§ What you will do
Could you rewrite the paragraph beginning "It features 10 tracks" in the album article below as a short list that keeps its main facts?

§ Passage given
___

Studio album by Snoop Dogg
- Released: April 20, 2021
- Recorded: 2006 ("Look Around"); 2020–21;
- Genre: West Coast hip-hop; gangsta rap; G-funk;
- Length: 36:46
- Label: Doggy Style
- Producer: Amplified; DJ Battlecat; Nottz; ProHoeZak; Rick Rock; Soopafly; The Mekanix;

Snoop Dogg chronology
| I Wanna Thank Me (2019) | From tha Streets 2 tha Suites (2021) | Snoop Dogg Presents Algorithm (2021) |

Singles from From tha Streets 2 tha Suites
- "CEO" Released: March 19, 2021; "Roaches in My Ashtray" Released: April 2, 2021; "Say It Witcha Booty" Released: April 16, 2021;

= From tha Streets 2 tha Suites =

From tha Streets 2 tha Suites is the eighteenth studio album by American rapper Snoop Dogg. It was released on April 20, 2021 through Doggy Style Records. The album was released to celebrate 420.

== Background ==
Snoop Dogg announced the album on March 29, 2021, along with the video for the single "Roaches in My Ashtray", which was released on April 2. He announced the release date for the album on April 7, 2021, via Instagram.

It features 10 tracks. Production was handled by Amplified, DJ Battlecat, DJ Camper, Nottz, ProHoeZak, Rick Rock, Soopafly, Terrace Martin and The Mekanix. It features guest appearances from J-Black, ProHoeZak, Devin the Dude, Kokane, Larry June, Mozzy and Tha Eastsidaz.

___

§ Recorded information
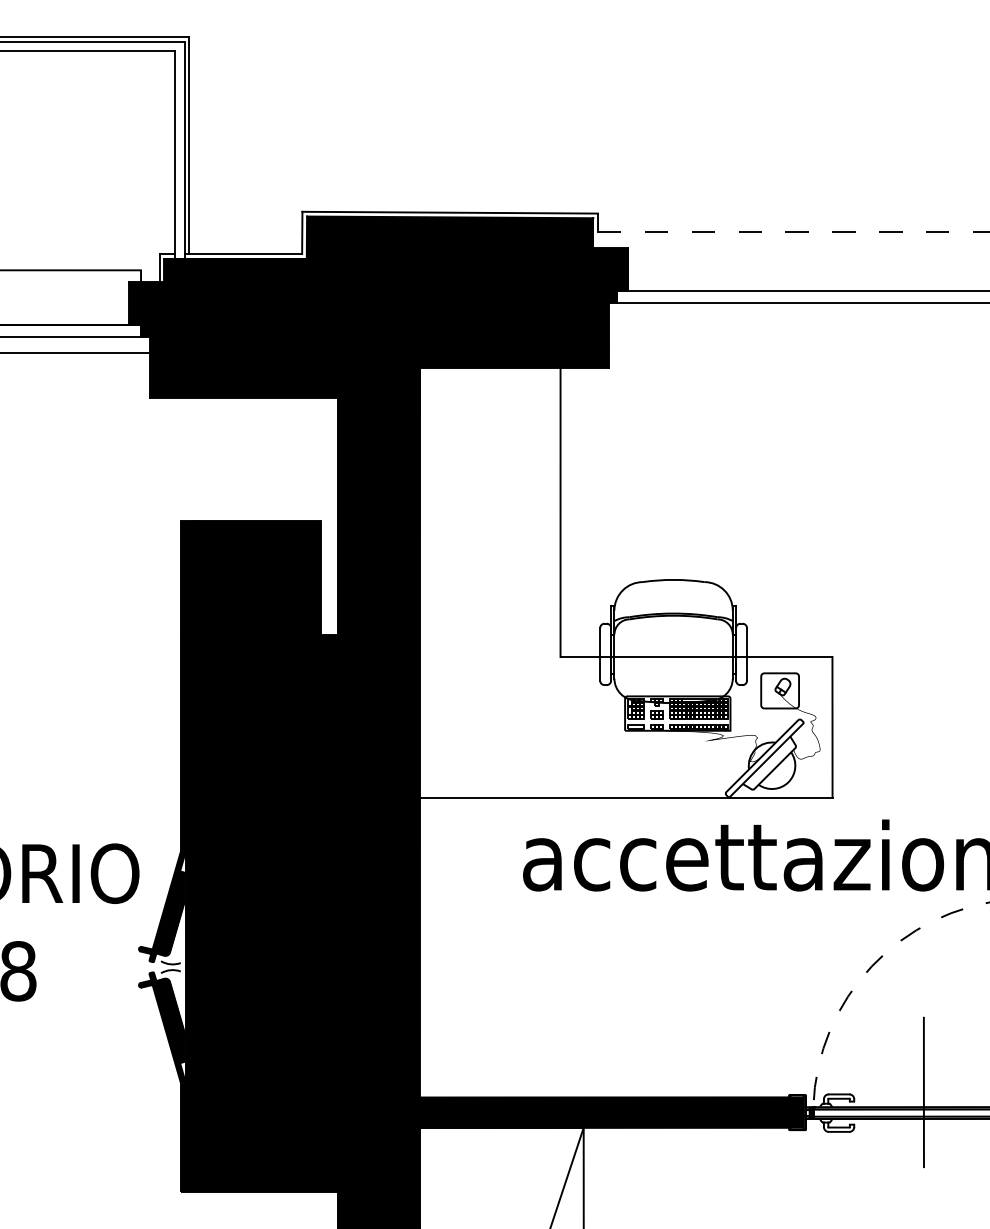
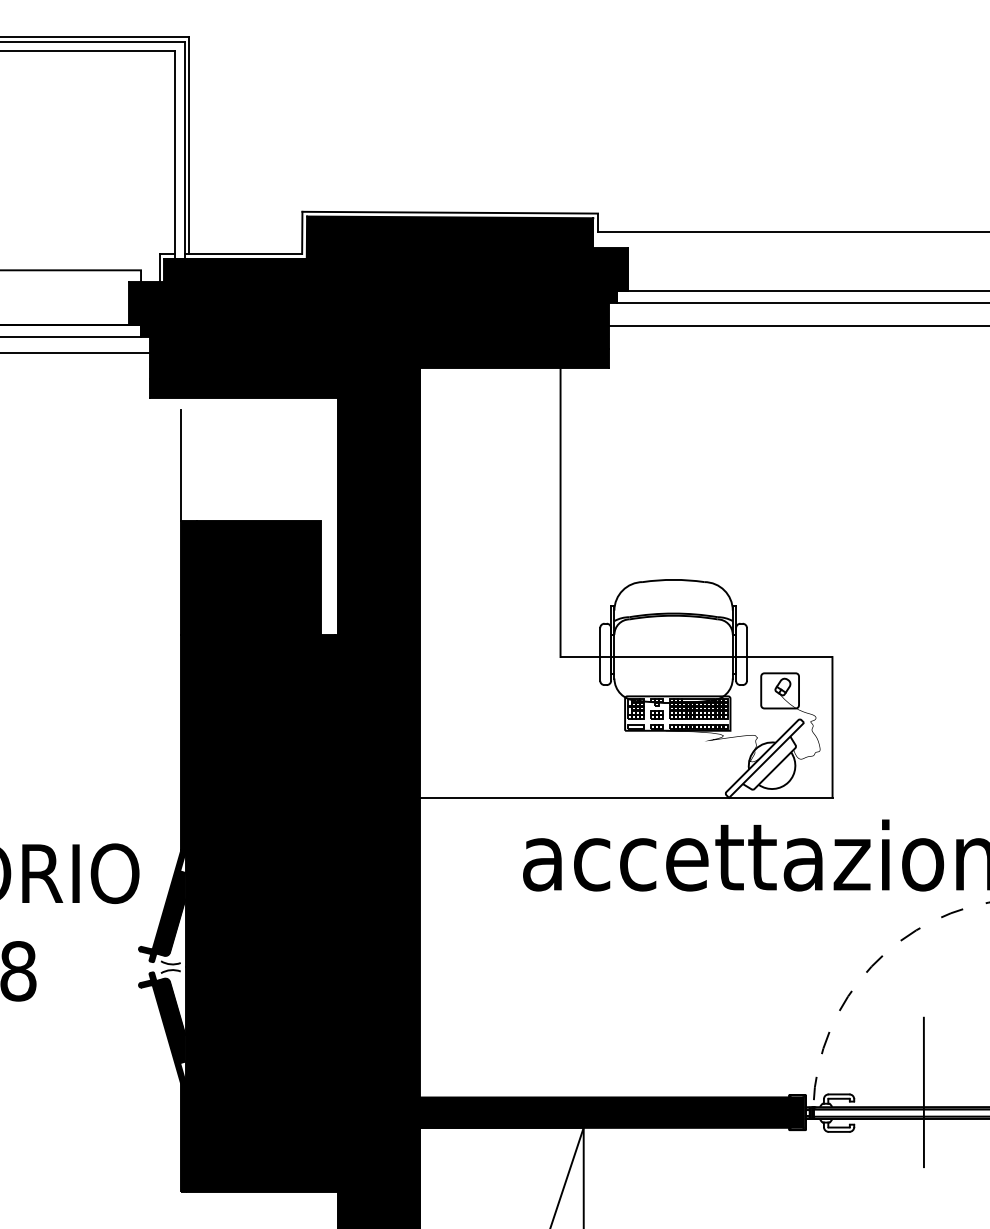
line at (793, 231): dashed -> solid
line at (797, 326): none -> present
line at (180, 464): none -> present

___

§ Correct response
- Tracks: 10
- Producers: Amplified, DJ Battlecat, DJ Camper, Nottz, ProHoeZak, Rick Rock, Soopafly, Terrace Martin, The Mekanix
- Guests: J-Black, ProHoeZak, Devin the Dude, Kokane, Larry June, Mozzy, Tha Eastsidaz